Das war mal ein Rasen.

© Helena Piontek

Abbau der Bühnen geht zügig voran

Der Abbau der Bühnen und das Aufräumen kam am Montag zügig voran. Auf dem Gelände wimmelte es vor Handwerkern, Reinigungspersonal und Gärtnern, die den Park wieder schön machen. Eine Rentnerin beobachtete auf ihren Rollator gestützt die Arbeiten. „Wie es hier aussieht! Ich verstehe nicht, warum man das nicht wieder auf dem Tempelhofer Feld machen konnte“. Dort wurden mit Rücksicht auf die Flüchtlinge keine Veranstaltungen genehmigt. Am Treptower Park waren die Belastungen für Anwohner deutlich größer. Der Park wurde schon zwei Wochen vor dem Festival abgesperrt, zuletzt auch die Puschkinallee, was zu erheblichen Staus führte. "Das Verkehrskonzept war verheerend", sagt Sigrid Schubert vom Figurentheater Grashüpfer. Der Shuttlebus, der die umgeleiteten BVG-Linien teilweise ersetzen sollte, habe auch im Stau gestanden.

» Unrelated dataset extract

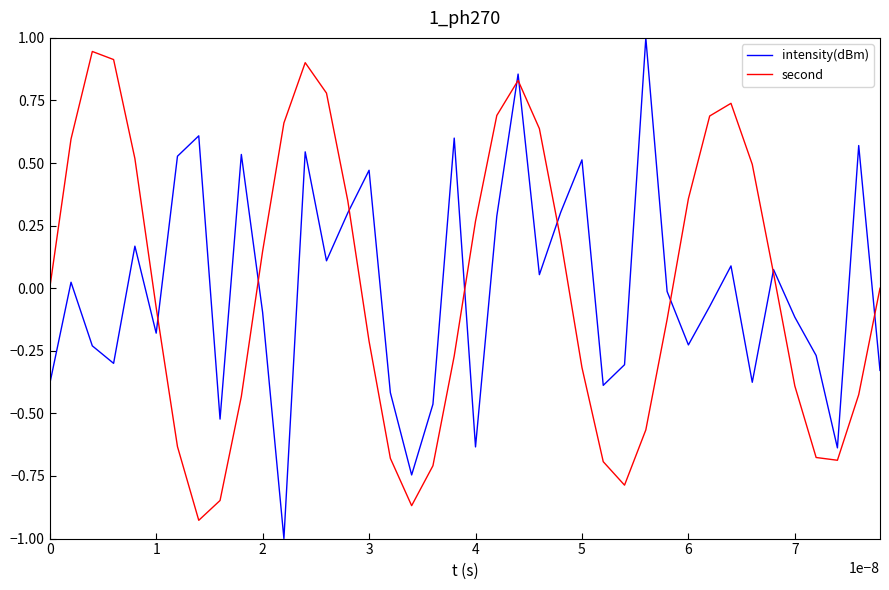

What is the smallest value displayed?

-1.0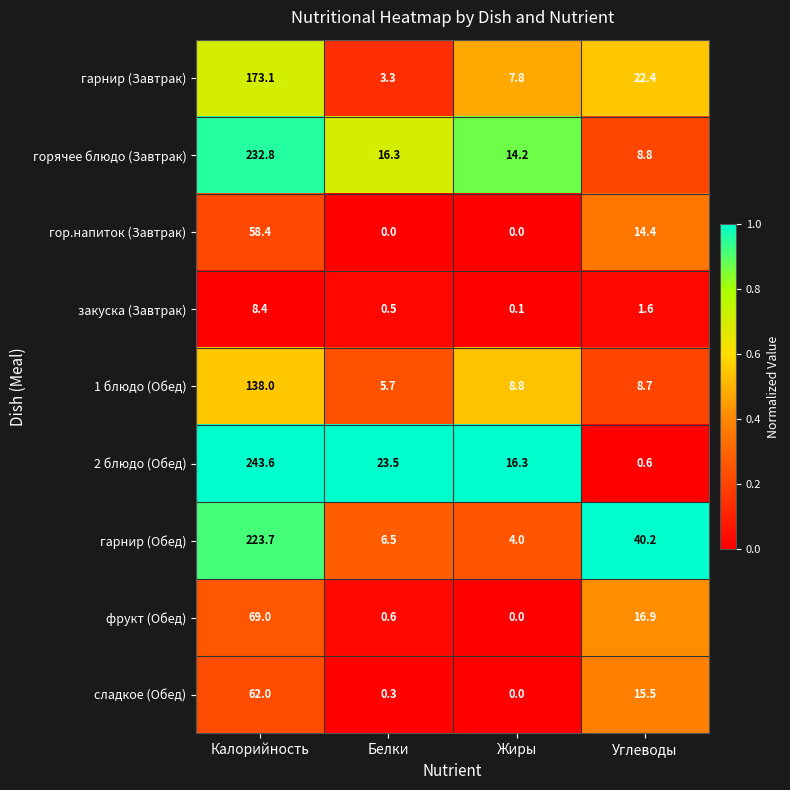

What is the sum of the 2 блюдо (Обед) values at Жиры and Углеводы?

16.9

Musikalische Bilanz: gemischt

Die musikalische Bilanz des zweiten Lollapalooza-Festivals fällt gemischt aus. Mit prominenten Namen wie Kings of Leon und New Order am Samstag sowie Radiohead zum Finale am Sonntag sind den Veranstaltern echte Glücksgriffe gelungen. Vor allem Radiohead, die ihr einziges Deutschlandkonzert im Treptower Park gaben, begeisterten mit einem fantastischen fast zweieinhalbstündigen Set. Sie eröffneten es mit fünf Stücken von ihrem neuen Album „A Moon Shaped Pool“, um dann eine feine Auswahl ihres großen Repertoires zu präsentieren. Darunter sogar ihr selten gespielter früher Hit „Creep“, der neben „Karma Police“ die letzte Zugabe bildete. Zuvor hatte auf derselben Bühne bereits der Londoner Elektronik-Songwriter James Blake geglänzt. Seine melancholische Musik passte zwar schlecht zur Hitze dieses Sommertages, doch ihm gelang es trotzdem, das Publikum in seinen Bann zu schlagen und gelegentlich zum Tanzen zu bringen. Was er auch dem Sound zu verdanken hatte, der auf beiden Hauptbühnen hervorragend war. Ärgerlicher war aber – wie schon 2015 – die Männerdominanz auf dem Festival. So wurden am Sonntag von 21 Auftritten auf vier Bühnen lediglich zwei von Frauen bestritten (Aurora und Róisín Murphy), bei Major Lazer gab es Tänzerinnen. Hoffentlich bessert sich diese Schieflage beim nächsten Berliner Lollapalooza.